At a glance, it seems like upstart Canadian value carrier Mobilicity has a fairly cut-and-dried case against Rogers here, alleging in a complaint to the government's Competition Bureau that the big guy is in direct violation of Section 78 of the country's Competition Act that prevents established companies from creating so-called "flanker brands" offering lower prices to kill off new players. In other words, it's saying Rogers' new Chatr sub-brand only exists to make life difficult for the likes of Mobilcity, WIND Mobile, and Public Mobile -- and considering the uncanny timing of Chatr's creation, Rogers is probably going to have a tough time explaining that one away. Thing is, various sources inside the regulatory bodies at play are apparently telling The Globe and Mail that the complaint could literally take years to make its way through the system -- a typical bureaucratic nightmare -- so even if Rogers is in the wrong here, it might not have any material effect on Mobilicity's short-term prospects. For that, it'll take good, old-fashioned subscriber conquests and efficient management, we suppose.
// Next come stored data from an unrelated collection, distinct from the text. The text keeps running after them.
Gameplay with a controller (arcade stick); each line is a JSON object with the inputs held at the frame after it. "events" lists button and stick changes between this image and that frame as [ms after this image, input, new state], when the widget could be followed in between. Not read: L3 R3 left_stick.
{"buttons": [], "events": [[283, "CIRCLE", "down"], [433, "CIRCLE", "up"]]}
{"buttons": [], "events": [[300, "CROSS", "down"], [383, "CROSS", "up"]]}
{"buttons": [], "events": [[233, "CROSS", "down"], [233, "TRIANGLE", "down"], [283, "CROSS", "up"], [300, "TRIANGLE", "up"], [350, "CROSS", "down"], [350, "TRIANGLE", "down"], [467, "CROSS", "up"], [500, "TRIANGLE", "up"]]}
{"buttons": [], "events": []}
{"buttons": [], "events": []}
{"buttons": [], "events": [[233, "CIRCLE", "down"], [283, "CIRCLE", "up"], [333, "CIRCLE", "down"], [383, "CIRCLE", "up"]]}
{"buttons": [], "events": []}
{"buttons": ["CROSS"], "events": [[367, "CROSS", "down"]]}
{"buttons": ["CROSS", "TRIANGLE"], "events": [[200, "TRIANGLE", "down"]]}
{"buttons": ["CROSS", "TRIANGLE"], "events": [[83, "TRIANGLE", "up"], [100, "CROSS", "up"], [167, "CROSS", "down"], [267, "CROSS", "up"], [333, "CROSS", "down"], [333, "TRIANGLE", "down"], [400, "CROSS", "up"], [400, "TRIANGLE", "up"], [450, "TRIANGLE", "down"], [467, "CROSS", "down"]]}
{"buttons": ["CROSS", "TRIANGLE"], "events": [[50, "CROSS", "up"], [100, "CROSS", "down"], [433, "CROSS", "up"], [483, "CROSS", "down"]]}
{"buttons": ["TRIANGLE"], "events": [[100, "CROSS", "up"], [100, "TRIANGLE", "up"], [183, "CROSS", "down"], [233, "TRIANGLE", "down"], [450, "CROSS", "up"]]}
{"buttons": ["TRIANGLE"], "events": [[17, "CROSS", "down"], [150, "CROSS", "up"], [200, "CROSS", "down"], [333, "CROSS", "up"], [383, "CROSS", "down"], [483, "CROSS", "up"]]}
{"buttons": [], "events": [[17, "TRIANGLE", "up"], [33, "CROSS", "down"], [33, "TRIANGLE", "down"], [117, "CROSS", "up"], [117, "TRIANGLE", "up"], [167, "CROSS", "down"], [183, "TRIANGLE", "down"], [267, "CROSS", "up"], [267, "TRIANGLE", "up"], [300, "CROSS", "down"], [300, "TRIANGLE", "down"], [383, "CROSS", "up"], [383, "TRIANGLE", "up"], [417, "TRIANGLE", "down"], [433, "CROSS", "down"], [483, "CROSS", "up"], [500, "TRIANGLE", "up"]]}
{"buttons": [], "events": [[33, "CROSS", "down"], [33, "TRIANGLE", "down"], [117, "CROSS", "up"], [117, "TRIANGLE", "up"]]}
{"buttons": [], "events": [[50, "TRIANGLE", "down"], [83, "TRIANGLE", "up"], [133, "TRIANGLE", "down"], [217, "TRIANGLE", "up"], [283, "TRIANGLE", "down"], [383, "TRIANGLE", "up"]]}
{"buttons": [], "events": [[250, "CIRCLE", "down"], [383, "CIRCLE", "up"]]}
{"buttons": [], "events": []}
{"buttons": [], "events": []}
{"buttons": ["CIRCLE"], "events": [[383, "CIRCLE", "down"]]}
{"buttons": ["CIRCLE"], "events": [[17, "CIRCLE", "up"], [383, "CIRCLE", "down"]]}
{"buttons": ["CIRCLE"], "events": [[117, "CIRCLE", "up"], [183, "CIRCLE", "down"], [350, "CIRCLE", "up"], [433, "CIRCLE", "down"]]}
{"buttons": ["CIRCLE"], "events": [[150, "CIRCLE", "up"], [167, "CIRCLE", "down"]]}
Update: Rogers has just reached out and provided a statement from chief marketing officer John Boyton; the gist? The company hasn't heard from any government agency, Competition Bureau or otherwise:
"We have not been notified by any government agencies, including the Competition Bureau, of any complaints filed by Mobilicity. Other new entrants and competitors are welcoming the competition. They, like us, believe it's good for customers. Our motive is simple, to offer customers choice and serve a growing segment that is looking for unlimited talk and text on a network they can trust. We've adhered to regulations and pro-actively reached out to the Competition Bureau. We are committed to chatr and look forward to it being a success."